Source information:

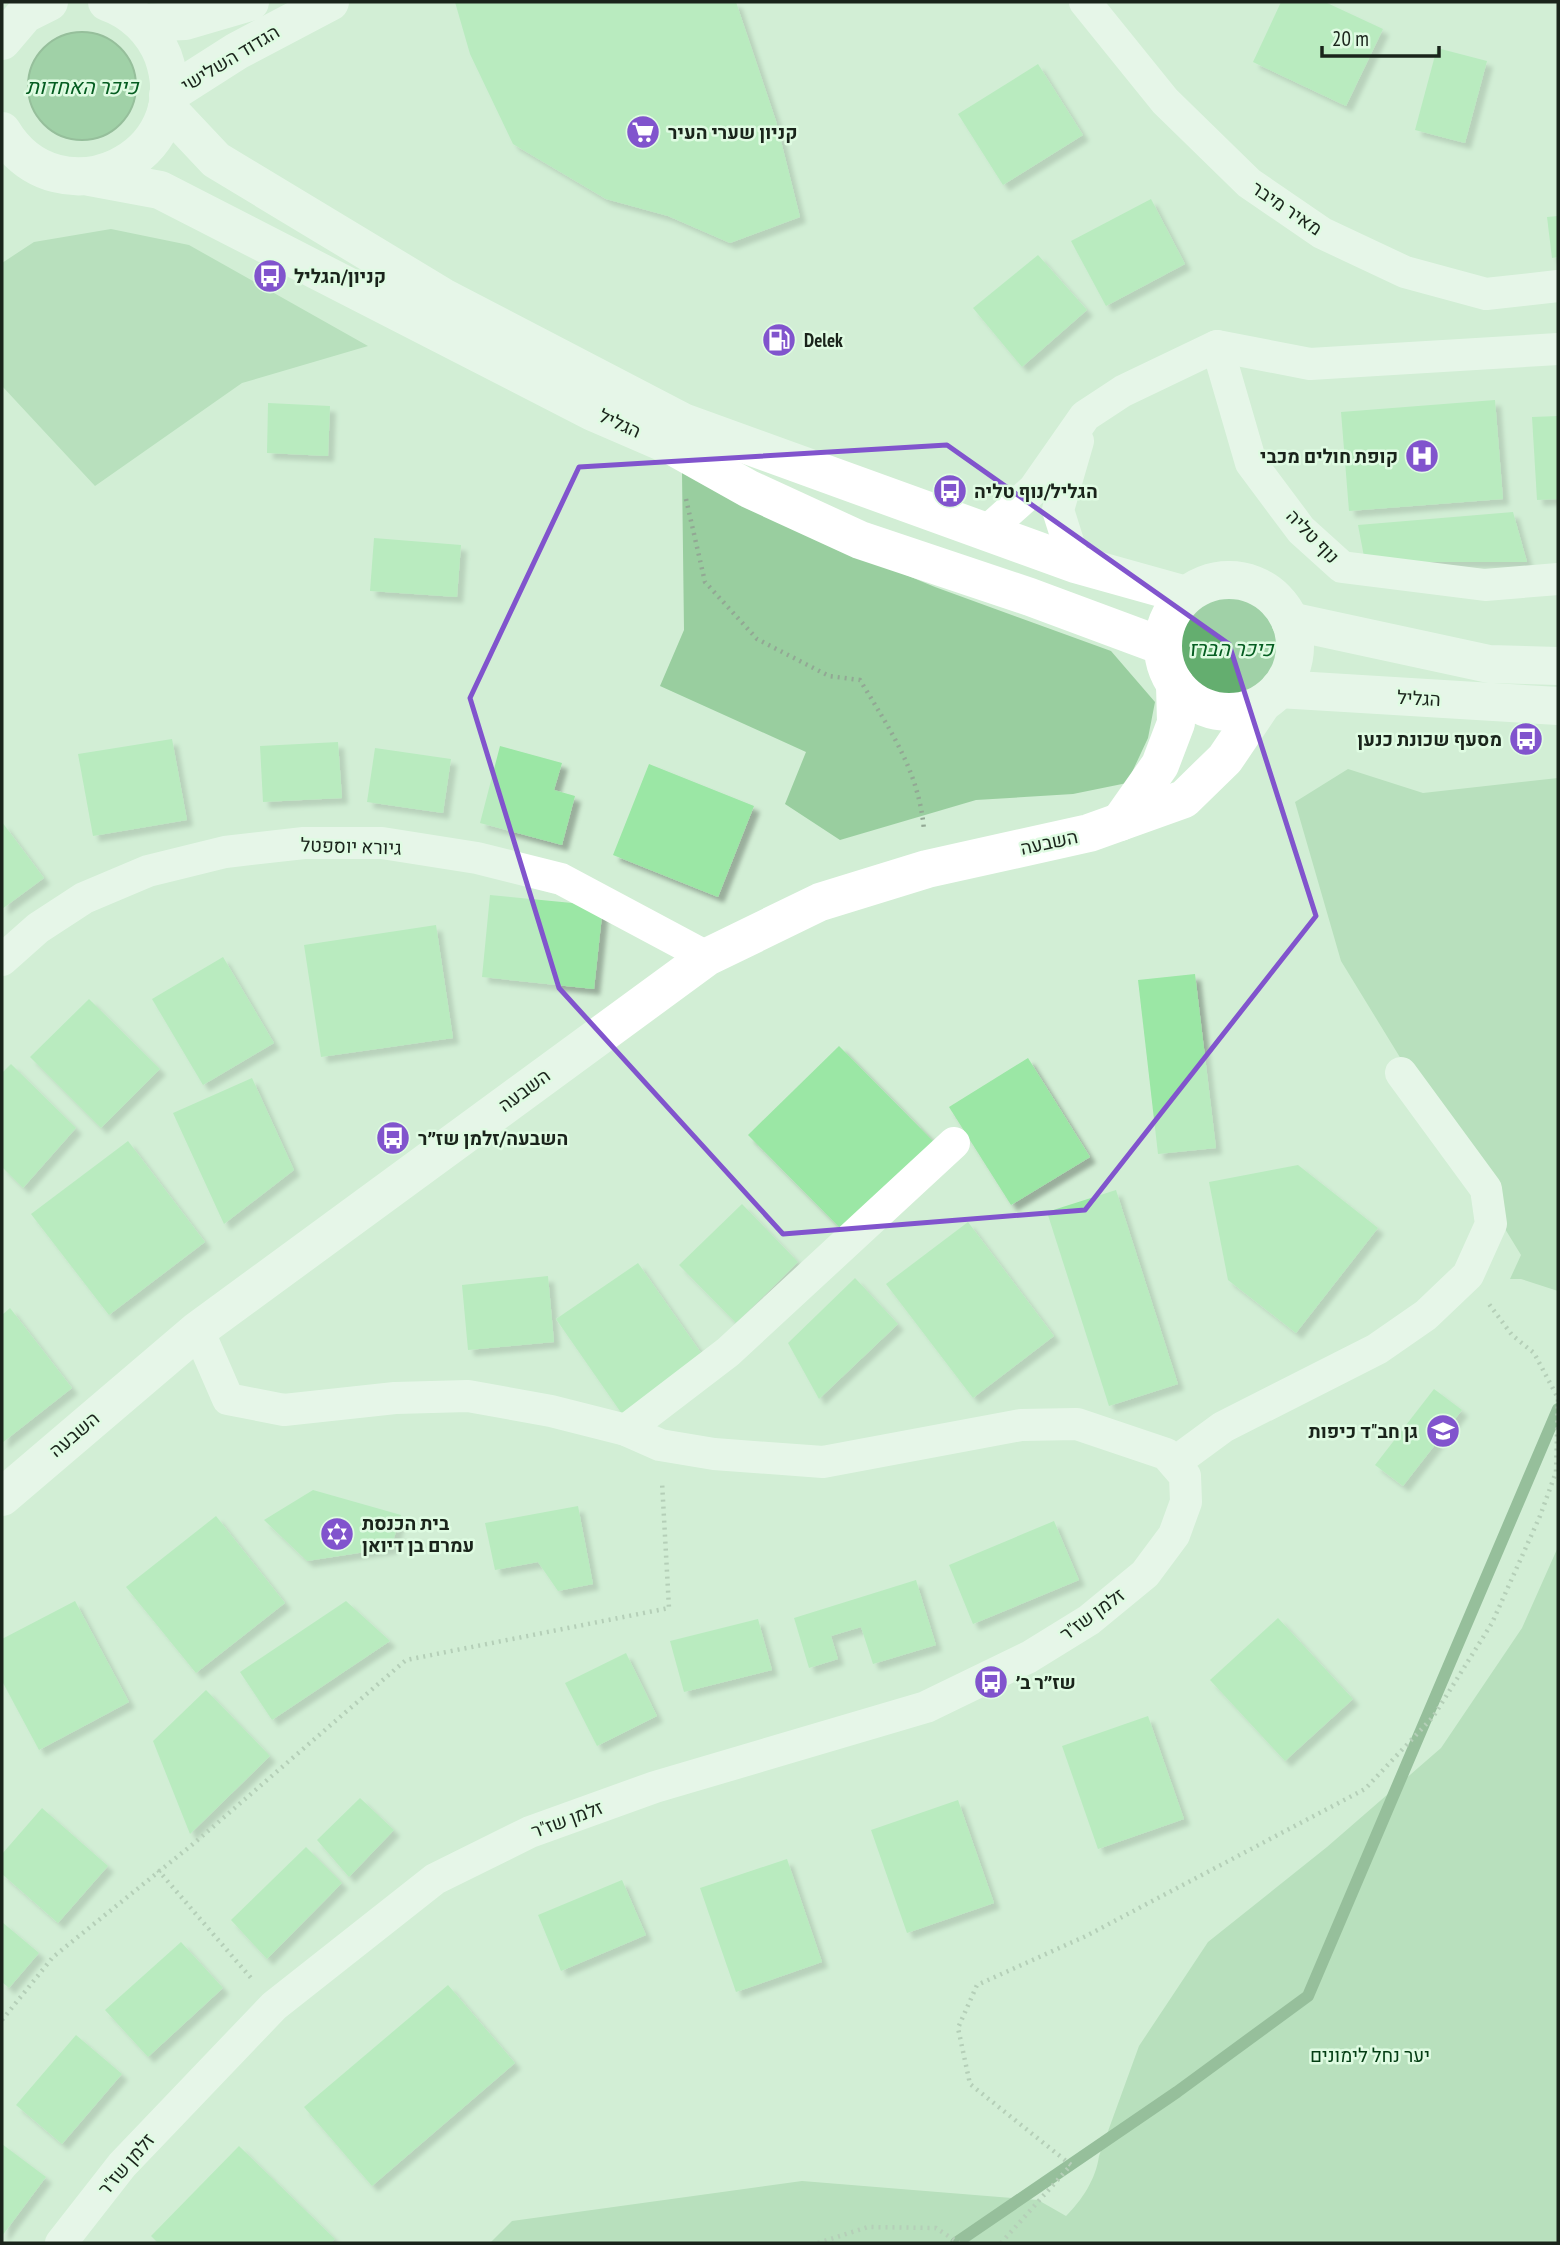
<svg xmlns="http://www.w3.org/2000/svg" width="1560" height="2245" viewBox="0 0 1560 2245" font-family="'PT Sans Narrow',Heebo,sans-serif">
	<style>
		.green { fill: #99ce9f }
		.water { fill: #64ae6f; stroke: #4e8556; stroke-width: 2 }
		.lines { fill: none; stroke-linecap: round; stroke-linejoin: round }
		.stream { stroke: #4e8556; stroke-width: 12 }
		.building { fill: #9be7a5; filter: url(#shadow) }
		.path { stroke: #92a894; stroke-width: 4.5; stroke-dasharray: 2 5; stroke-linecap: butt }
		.minor { stroke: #fff; stroke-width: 32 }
		.tertiary { stroke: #fff; stroke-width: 38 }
		.secondary { stroke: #fff; stroke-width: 38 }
		.marked { fill: none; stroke: #8154cd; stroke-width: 5; stroke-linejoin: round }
		.labels { text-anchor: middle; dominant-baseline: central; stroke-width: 5; stroke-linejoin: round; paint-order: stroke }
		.street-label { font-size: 19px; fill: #1a241b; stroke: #dffbe2 }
		.poi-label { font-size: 19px; font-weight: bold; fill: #1a241b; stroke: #dffbe2; text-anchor: start }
		.park-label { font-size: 19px; fill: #033d13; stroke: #dffbe2 }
		.water-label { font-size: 21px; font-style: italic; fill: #055d21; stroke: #dffbe2 }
	</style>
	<defs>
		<filter id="shadow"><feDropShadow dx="6" dy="6" stdDeviation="2" flood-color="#0004"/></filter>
	</defs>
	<rect width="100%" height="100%" fill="#d2eed5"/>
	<!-- green -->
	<g class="green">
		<path d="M111,229l78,16 179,101 -126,37 -147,103 -93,-100v-123l32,-21z"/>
		<path d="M682,472l99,51 154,64 176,64 44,51 -7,36 -21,45 -54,11 -97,6 -136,40 -55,-36 21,-52 -146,-66 24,-56z"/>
		<path d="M1348,769l75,24 135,-15v513l-37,-12h-11l11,-24 -180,-294 -46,-159z"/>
		<path d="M1558,1547v696h-1068l22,-22 290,-40 236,19 28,16c16,-16 30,-37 33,-60l40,-110 69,-104 119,-95 114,-99 81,-120z"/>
	</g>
	<!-- water -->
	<g class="water">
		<circle cx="82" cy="86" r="54"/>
		<circle cx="1231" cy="648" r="54"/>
	</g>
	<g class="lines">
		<!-- stream -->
		<path class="stream" d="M956,2243l221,-151 131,-96 250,-587"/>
	</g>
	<!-- building -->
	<g class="building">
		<path d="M455,2h281l40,119 24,96 -70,26 -62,-27 -62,-17 -93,-55 -43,-90z"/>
		<path d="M1281,2h44l58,27 -37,77 -93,-44z"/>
		<path d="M1437,48l50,13 -22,82 -50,-13z"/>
		<path d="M1038,64l45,71 -80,50 -45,-71z"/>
		<path d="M1151,199l34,65 -79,42 -35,-65z"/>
		<path d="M1558,216v41l-6,1 -5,-41z"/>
		<path d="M1038,255l49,55 -65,57 -49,-59z"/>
		<path d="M1495,400l8,99 -154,12 -8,-99z"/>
		<path d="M268,403l62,3 -2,50 -61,-3z"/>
		<path d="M1558,416v83l-21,1 -5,-83z"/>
		<path d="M1513,512l14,50h-162l-7,-37z"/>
		<path d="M374,538l87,7 -4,52 -87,-6z"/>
		<path d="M172,739l15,81 -94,16 -15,-82z"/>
		<path d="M338,742l4,56 -79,4 -3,-56z"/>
		<path d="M500,746l62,17 -8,27 21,6 -13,49 -82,-22z"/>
		<path d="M375,748l76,11 -8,54 -76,-11z"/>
		<path d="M649,764l105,42 -36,91 -105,-42z"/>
		<path d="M2,822l42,56 -42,31z"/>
		<path d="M490,895l113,11 -9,83 -112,-12z"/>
		<path d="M436,925l17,113 -132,19 -17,-112z"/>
		<path d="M223,957l51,86 -71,42 -51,-86z"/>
		<path d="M1195,974l21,174 -58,6 -20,-174z"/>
		<path d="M89,999l71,70 -59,59 -71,-71z"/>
		<path d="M839,1046l97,98 -91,89 -97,-98z"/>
		<path d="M1028,1058l62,99 -79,48 -62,-98z"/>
		<path d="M11,1064l65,64 -53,60 -21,-21v-94z"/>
		<path d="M252,1078l42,92 -70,54 -51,-111z"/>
		<path d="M128,1141l77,101 -96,73 -78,-101z"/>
		<path d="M1298,1165l80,63 -82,105 -68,-53 -19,-98z"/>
		<path d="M1116,1190l62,194 -69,22 -62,-194z"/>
		<path d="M742,1204l56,58 -62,61 -57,-58z"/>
		<path d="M968,1222l86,114 -81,62 -87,-114z"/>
		<path d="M638,1263l66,94 -82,57 -66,-95z"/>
		<path d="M548,1276l6,66 -86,8 -6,-65z"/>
		<path d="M855,1278l43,46 -79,75 -31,-56z"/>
		<path d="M10,1308l62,80 -70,55v-128z"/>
		<path d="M1434,1389l28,21 -59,76 -28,-21z"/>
		<path d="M313,1490l88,25 -10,33 -84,13 -43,-41z"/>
		<path d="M578,1506l15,78 -35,7 -20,-29 -43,8 -10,-47z"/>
		<path d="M216,1516l69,87 -89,70 -70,-86z"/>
		<path d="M1054,1521l25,59 -106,44 -24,-59z"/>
		<path d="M916,1580l20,65 -63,19 -12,-37 -30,9 7,23 -29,9 -15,-50z"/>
		<path d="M75,1601l54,101 -90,48 -37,-69v-42z"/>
		<path d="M346,1601l44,40 -118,79 -32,-48z"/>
		<path d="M1278,1618l75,81 -68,62 -75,-81z"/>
		<path d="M758,1619l14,51 -88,22 -14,-51z"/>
		<path d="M626,1653l31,63 -60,30 -32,-63z"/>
		<path d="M206,1690l64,66 -80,78 -37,-93z"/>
		<path d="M1148,1716l36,103 -86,30 -36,-103z"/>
		<path d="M360,1798l34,32 -45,47 -32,-37z"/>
		<path d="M958,1800l36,103 -87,30 -36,-103z"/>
		<path d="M42,1808l66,58 -50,57 -56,-49v-20z"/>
		<path d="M306,1847l36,36 -75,76 -36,-39z"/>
		<path d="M787,1859l35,103 -86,30 -36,-104z"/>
		<path d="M622,1880l24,55 -85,36 -23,-56z"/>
		<path d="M2,1922l37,31 -30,35 -7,-6z"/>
		<path d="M181,1942l42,46 -75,69 -43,-47z"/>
		<path d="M448,1985l67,78 -143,123 -68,-79z"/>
		<path d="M76,2035l46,39 -60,70 -46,-39z"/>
		<path d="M2,2144l44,33 -44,59z"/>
		<path d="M239,2146l96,93 -4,4h-173l-7,-7z"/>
	</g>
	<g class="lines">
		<!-- path -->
		<g class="path">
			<path d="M686,499l19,83 52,57 72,37 31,4c30,50 59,91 64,150"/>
			<path d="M158,1870l93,108"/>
			<path d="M2,2020l51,-63 140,-113 213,-184 263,-52 -7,-126"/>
			<path d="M818,2243l50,-16 68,1 23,15"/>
			<path d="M1001,2243l70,-78 -101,-81 -12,-56 19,-43 109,-49 279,-147 68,-72 59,-94 48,-107 16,-44 2,-74 -24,-45 -22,-18 -23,-31"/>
		</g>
		<!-- minor -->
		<g class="minor">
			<path d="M1085,2l80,99 84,82 73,50 83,39 81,22 72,-8"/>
			<path d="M1217,346l34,117 50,67 41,37 143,18 73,-6"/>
			<path d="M986,532l48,-43 51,-73 38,-25 94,-45 93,18 248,-15"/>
			<path d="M1075,564l-17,-54 20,-69"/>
			<path d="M2,960l36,-32 46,-30 64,-27 77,-19 79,-9h78l95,15 84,21 146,78"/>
			<path d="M626,1430l102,-78 226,-209"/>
			<path d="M1174,1463l49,-36 154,-78 49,-34 42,-40 23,-51 -5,-35 -85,-116"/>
			<path d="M61,2243l61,-78 152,-159 161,-127 95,-47 125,-45 271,-80 103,-50 60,-37 56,-46 29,-39 12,-33 -1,-26 -19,-22 -89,-30 -56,1 -198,37 -109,-8 -54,-9 -34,-15 -75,-19 -83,-15 -73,2 -111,12 -56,-11 -30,-69"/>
		</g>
		<!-- tertiary -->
		<g class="tertiary">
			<path d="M142,23l43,-2 65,-19"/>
			<path d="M168,95l69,-44 93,-49"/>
			<path d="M1120,822l40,-57 16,-42 -1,-39"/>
			<path d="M2,1497l196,-167 509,-373 113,-55 107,-33 162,-36 95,-34 41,-40 37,-55"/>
		</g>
		<!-- secondary -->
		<g class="secondary">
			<path d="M2,41l23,-27 24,-12"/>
			<path d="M167,108l49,52 227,137 240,125 392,142 111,31"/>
			<path d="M2,131c56,94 198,28 161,-75 -10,-25 -30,-45 -56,-54"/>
			<path d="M90,177l70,13 433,222 81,35 75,42 111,51 170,57 132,49"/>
			<circle cx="1229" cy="646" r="66"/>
			<path d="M1290,621l199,43 69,2"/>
			<path d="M1279,689l279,17"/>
		</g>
	</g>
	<!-- marked area -->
	<path d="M0 0H1560V2245H0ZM947,445l282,199 87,272 -231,294 -302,24 -224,-246 -89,-290 109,-231z" fill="#d2eed5" fill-opacity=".55" fill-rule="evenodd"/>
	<path class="marked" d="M947,445l282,199 87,272 -231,294 -302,24 -224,-246 -89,-290 109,-231z"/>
	<!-- icons -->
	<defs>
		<g id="supermarket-disc" transform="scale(1.75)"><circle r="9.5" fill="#8154cd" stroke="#dffbe2"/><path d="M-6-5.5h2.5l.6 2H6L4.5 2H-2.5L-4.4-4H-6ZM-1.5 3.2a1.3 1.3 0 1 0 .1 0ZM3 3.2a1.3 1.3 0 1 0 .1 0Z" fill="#fff"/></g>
		<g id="bus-disc" transform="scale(1.75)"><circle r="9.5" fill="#8154cd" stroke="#dffbe2"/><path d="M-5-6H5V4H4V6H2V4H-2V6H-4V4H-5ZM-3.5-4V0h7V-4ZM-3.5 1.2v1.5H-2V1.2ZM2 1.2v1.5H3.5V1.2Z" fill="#fff"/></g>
		<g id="fuel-disc" transform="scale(1.75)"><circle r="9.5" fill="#8154cd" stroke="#dffbe2"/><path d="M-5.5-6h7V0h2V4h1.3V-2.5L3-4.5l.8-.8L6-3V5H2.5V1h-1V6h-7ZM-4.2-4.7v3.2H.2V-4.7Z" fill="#fff"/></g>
		<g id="hospital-disc" transform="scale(1.75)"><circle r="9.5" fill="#8154cd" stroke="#dffbe2"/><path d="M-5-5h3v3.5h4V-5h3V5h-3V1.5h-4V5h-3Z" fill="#fff"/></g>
		<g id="school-disc" transform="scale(1.75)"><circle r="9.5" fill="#8154cd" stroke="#dffbe2"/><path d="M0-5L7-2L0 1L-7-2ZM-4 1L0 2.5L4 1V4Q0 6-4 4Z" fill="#fff"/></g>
		<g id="synagogue-disc" transform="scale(1.75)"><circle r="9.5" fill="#8154cd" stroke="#dffbe2"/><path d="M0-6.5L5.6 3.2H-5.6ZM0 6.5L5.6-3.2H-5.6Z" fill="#fff"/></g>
	</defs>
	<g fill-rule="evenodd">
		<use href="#supermarket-disc" x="643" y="132"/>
		<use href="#bus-disc" x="270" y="276"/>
		<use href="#fuel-disc" x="779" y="340"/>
		<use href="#hospital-disc" x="1422" y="456"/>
		<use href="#bus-disc" x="950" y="491"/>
		<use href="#bus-disc" x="1526" y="739"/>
		<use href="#bus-disc" x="393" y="1138"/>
		<use href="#school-disc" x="1443" y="1431"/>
		<use href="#synagogue-disc" x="337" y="1534"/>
		<use href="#bus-disc" x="991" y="1682"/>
	</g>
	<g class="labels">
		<!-- street labels -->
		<g class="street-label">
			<text transform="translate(230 58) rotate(-31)">הגדוד השלישי</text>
			<text transform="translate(1287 208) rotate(34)">מאיר מיבר</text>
			<text transform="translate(620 423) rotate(24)">הגליל</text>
			<text transform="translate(1313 536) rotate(46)">נוף טליה</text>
			<text transform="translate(1419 698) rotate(3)">הגליל</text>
			<text transform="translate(1049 842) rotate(-12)">השבעה</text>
			<text transform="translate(351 846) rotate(2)">גיורא יוספטל</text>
			<text transform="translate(524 1090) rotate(-36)">השבעה</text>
			<text transform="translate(74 1434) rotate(-40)">השבעה</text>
			<text transform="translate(1092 1614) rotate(-36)">זלמן שז"ר</text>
			<text transform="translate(567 1819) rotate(-20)">זלמן שז"ר</text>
			<text transform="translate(126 2164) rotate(-49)">זלמן שז"ר</text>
		</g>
		<!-- poi labels -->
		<g class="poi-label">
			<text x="668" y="132">קניון שערי העיר</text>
			<text x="294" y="276">קניון/הגליל</text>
			<text x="804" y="340">Delek</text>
			<text x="1398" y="456" text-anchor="end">קופת חולים מכבי</text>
			<text x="974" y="491">הגליל/נוף טליה</text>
			<text x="1502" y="739" text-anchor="end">מסעף שכונת כנען</text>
			<text x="418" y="1138">השבעה/זלמן שז״ר</text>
			<text x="1418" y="1431" text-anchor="end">גן חב"ד כיפות</text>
			<text x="362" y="1523">בית הכנסת<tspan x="362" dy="22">עמרם בן דיואן</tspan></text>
			<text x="1016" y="1682">שז״ר ב׳</text>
		</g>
		<!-- park labels -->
		<g class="park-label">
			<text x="1370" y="2055">יער נחל לימונים</text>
		</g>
		<!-- water labels -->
		<g class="water-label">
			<text x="82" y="86">כיכר האחדות</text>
			<text x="1231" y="648">כיכר הברז</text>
		</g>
	</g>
	<!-- border -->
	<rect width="1560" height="2245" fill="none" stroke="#1a241b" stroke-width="7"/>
	<!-- scale -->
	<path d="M1322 46v10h117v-10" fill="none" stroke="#1a241b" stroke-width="3.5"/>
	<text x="1332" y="46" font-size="21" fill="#1a241b" stroke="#dffbe2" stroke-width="5" paint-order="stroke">20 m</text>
</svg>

Exercise aim: Give the number, and nothing else, of lines in the listing above that include the word "linecap".

Solution to this task: 2